Collect every row below that contains the string "visible" and copy each of those rows in full. Case counts.

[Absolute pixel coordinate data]

----------------

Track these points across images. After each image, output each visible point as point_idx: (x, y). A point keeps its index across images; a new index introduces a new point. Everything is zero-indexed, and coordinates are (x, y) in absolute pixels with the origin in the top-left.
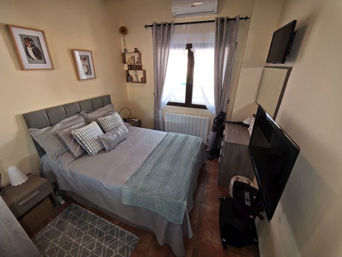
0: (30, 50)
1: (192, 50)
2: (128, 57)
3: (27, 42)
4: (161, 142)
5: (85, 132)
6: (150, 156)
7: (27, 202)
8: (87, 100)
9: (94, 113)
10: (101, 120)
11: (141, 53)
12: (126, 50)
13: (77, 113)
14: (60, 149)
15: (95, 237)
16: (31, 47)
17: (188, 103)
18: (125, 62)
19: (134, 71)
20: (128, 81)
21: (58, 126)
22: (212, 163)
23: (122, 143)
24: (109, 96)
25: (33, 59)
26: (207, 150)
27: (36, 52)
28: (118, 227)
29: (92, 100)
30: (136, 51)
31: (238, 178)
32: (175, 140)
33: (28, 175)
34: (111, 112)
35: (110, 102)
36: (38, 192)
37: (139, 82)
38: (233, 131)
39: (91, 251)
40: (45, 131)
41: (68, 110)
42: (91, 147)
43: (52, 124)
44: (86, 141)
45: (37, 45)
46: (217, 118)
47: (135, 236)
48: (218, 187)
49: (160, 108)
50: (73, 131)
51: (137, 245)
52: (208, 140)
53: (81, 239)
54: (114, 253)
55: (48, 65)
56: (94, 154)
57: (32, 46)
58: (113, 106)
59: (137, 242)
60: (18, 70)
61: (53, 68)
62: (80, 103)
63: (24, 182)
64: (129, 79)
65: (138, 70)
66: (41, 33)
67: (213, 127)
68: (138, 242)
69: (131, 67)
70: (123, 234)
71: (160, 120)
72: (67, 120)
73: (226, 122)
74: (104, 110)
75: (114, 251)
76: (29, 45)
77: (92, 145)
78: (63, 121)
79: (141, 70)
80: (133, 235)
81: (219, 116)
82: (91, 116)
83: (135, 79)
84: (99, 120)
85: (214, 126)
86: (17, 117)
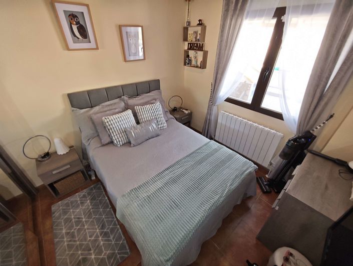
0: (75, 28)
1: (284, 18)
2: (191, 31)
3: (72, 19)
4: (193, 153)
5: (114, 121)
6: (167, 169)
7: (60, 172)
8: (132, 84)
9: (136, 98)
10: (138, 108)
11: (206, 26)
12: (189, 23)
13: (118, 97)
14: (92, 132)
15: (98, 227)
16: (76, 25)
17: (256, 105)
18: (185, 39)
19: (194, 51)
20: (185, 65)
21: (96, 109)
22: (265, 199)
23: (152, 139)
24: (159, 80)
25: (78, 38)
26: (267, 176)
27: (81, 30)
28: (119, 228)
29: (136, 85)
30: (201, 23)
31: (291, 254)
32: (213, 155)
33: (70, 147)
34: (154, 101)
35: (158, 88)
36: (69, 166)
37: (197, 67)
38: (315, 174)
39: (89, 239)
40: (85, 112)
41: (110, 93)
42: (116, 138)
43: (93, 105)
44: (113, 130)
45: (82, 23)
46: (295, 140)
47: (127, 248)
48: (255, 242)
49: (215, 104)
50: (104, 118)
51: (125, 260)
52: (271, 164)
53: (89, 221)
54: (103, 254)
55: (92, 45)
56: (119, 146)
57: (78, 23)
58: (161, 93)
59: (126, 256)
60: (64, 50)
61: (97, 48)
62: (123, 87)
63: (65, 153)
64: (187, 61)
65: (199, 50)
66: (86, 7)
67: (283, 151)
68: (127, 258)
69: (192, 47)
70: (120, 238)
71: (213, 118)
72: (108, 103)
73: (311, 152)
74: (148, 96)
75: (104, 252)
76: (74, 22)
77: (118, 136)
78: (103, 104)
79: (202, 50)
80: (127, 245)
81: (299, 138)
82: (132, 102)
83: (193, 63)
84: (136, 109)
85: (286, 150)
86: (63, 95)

----------------

TASK RESULT:
Track these points across images. After each image, output each visible point as point_idx: (x, y). A point keeps its index across images; a new index introduces a new point. Everything is zero-indexed, and coordinates are (x, y) in absolute pixels with the origin in the top-left.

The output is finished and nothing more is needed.